To ensure DLSS works as intended and that the neural networks produce quality results, NVIDIA has used a secret weapon:
a dedicated supercomputer that has been continuously improving DLSS for the past six years. The supercomputer's primary task involves analyzing failures in DLSS performance, such as ghosting, flickering, or blurriness across hundreds of games. When issues are identified, the system augments its training data sets with new examples of optimal graphics and challenging scenarios that DLSS needs to address. That way, DLSS learns what games look like and generates realistic frames like a game engine would, without any artifacts.
62 Comments on NVIDIA Details DLSS 4 Design: A Complete AI-Driven Rendering Technology
DLSS3 was 'better than native' and now they're showing how DLSS4-T is closer to reference images in select cases.
It's a funny message about the future.
Imho A.I pipeline render is the definition of polishing a turd, which doesn't change the fact that it's still a turd.

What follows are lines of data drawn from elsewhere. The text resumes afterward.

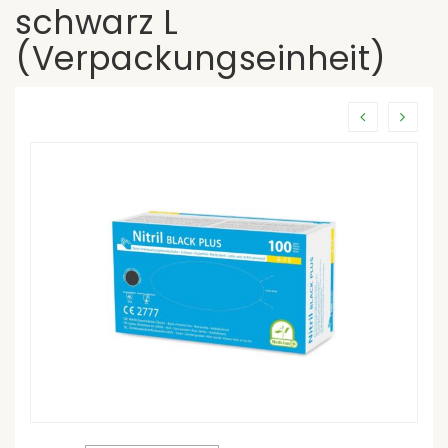
schwarz L
(Verpackungseinheit)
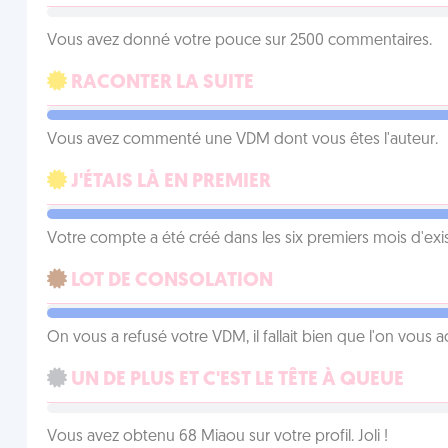
Vous avez donné votre pouce sur 2500 commentaires.
RACONTER LA SUITE
Vous avez commenté une VDM dont vous êtes l'auteur.
J'ÉTAIS LÀ EN PREMIER
Votre compte a été créé dans les six premiers mois d'ex
LOT DE CONSOLATION
On vous a refusé votre VDM, il fallait bien que l'on vous
UN DE PLUS ET C'EST LE TÊTE À QUEUE
Vous avez obtenu 68 Miaou sur votre profil. Joli !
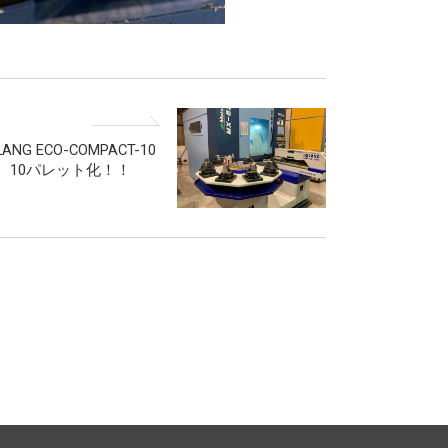
LANG ECO-COMPACT-10
10パレット化！！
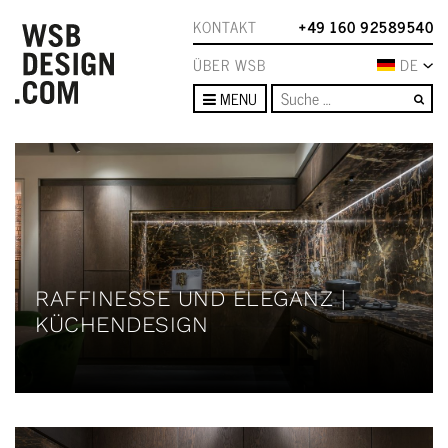
KONTAKT
+49 160 92589540
ÜBER WSB
DE
Su
MENU
RAFFINESSE UND ELEGANZ |
KÜCHENDESIGN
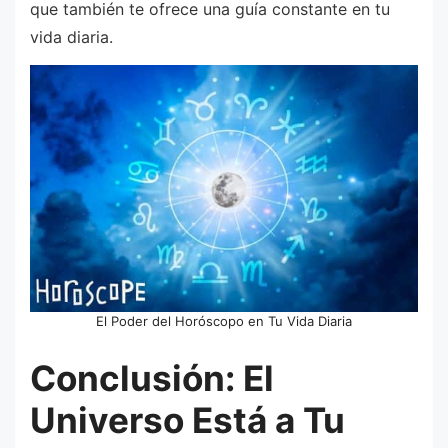
que también te ofrece una guía constante en tu
vida diaria.
El Poder del Horóscopo en Tu Vida Diaria
Conclusión: El
Universo Está a Tu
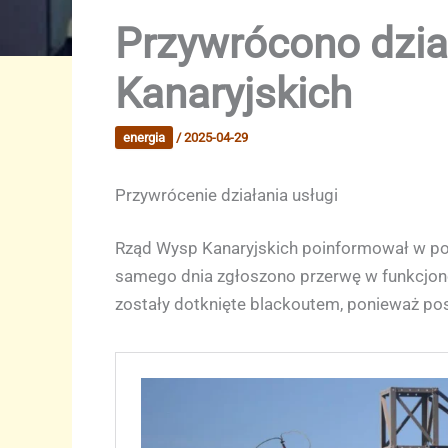
Przywrócono dział
Kanaryjskich
energia
/
2025-04-29
Przywrócenie działania usługi
Rząd Wysp Kanaryjskich poinformował w poni
samego dnia zgłoszono przerwę w funkcjono
zostały dotknięte blackoutem, ponieważ pos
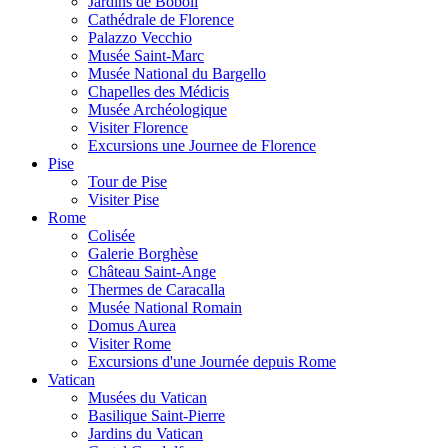
Jardins de Boboli
Cathédrale de Florence
Palazzo Vecchio
Musée Saint-Marc
Musée National du Bargello
Chapelles des Médicis
Musée Archéologique
Visiter Florence
Excursions une Journee de Florence
Pise
Tour de Pise
Visiter Pise
Rome
Colisée
Galerie Borghèse
Château Saint-Ange
Thermes de Caracalla
Musée National Romain
Domus Aurea
Visiter Rome
Excursions d'une Journée depuis Rome
Vatican
Musées du Vatican
Basilique Saint-Pierre
Jardins du Vatican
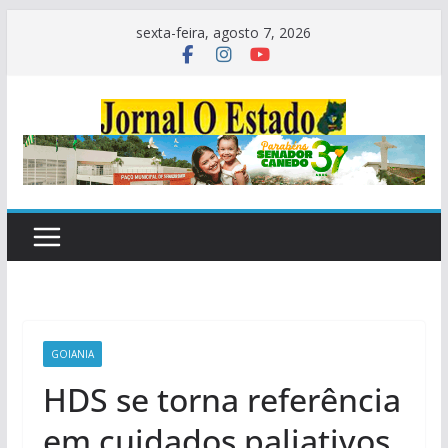
Pular
sexta-feira, agosto 7, 2026
para
o
conteúdo
GOIANIA
HDS se torna referência
em cuidados paliativos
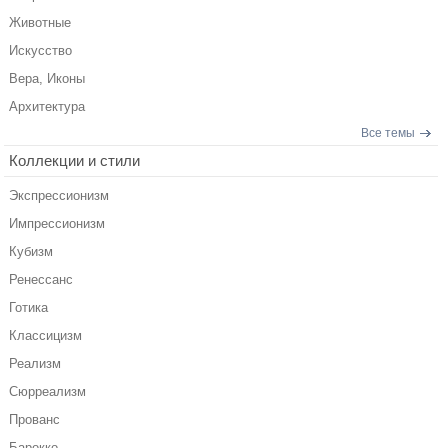
Животные
Искусство
Вера, Иконы
Архитектура
Все темы
Коллекции и стили
Экспрессионизм
Импрессионизм
Кубизм
Ренессанс
Готика
Классицизм
Реализм
Сюрреализм
Прованс
Барокко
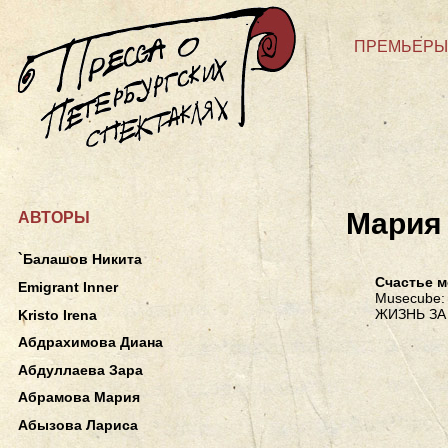
ПРЕМЬЕРЫ
Мария
АВТОРЫ
`Балашов Никита
Счастье м
Emigrant Inner
Musecube: 
ЖИЗНЬ ЗА
Kristo Irena
Абдрахимова Диана
Абдуллаева Зара
Абрамова Мария
Абызова Лариса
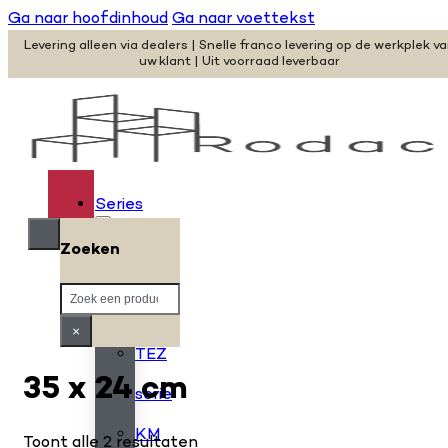
Ga naar hoofdinhoud
Ga naar voettekst
Levering alleen via dealers | Snelle franco levering op de werkplek v
uw klant | Uit voorraad leverbaar
Series
Zoeken
H
Zoeken
serie
×
TEZ
35 x 24 cm
serie
KM
Toont alle 2 resultaten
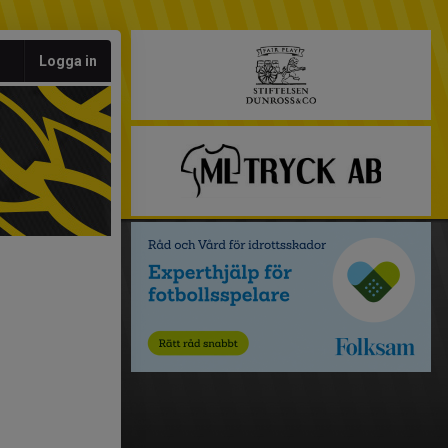
Logga in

UE5, TAA, and RT introduced a host of problems—atrocious performance, blurry visuals, ghosting, and more. Nvidia then stepped in, conveniently selling the "solution" to the very issues they had a hand in creating in the first place, wielding either a carrot or a stick depending on how you view their approach.
Unfortunately all those companies only care about maximizing profits now. They're not pushing the limits anymore and are just relying on AI to do all the work (that they don't want to do because they're lazy). Look at the Industry as a whole, there have been huge are layoffs everywhere since 2021 and it's still going. Also the people staying are working for 2-3 jobs at once but barely make more money than before, it's like "modern slavery" and AI is only going to replace more and more people anyway.
Lovelace was a lot better than Ampere due to a much better process node and a lot more CUDA Cores (at least for the 4090), much higher Clock speeds and a lot more L2 Cache. But in terms of raw performance clock for clock and core for core, Blackwell/Lovelace/Ampere seem to be pretty much on par.
I was expecting the RTX 50s to have much better RT/PT performance but no, I guess they're just keeping that for the RTX 6090 and even more GPU Generated Frames... :mad: As much as I hate to say this, AMD should have gone with some AI upscaling from the beginning, because now only RNDA 4 can use FSR 4 :'(
This stuff is unreal, it's that real time ray traced graphics at super high resolutions and super high frame rates is every bit of the "holy grail" that Jensen Huang calls it and then some. It's insanely, extremely advanced technology that will still take years to achieve.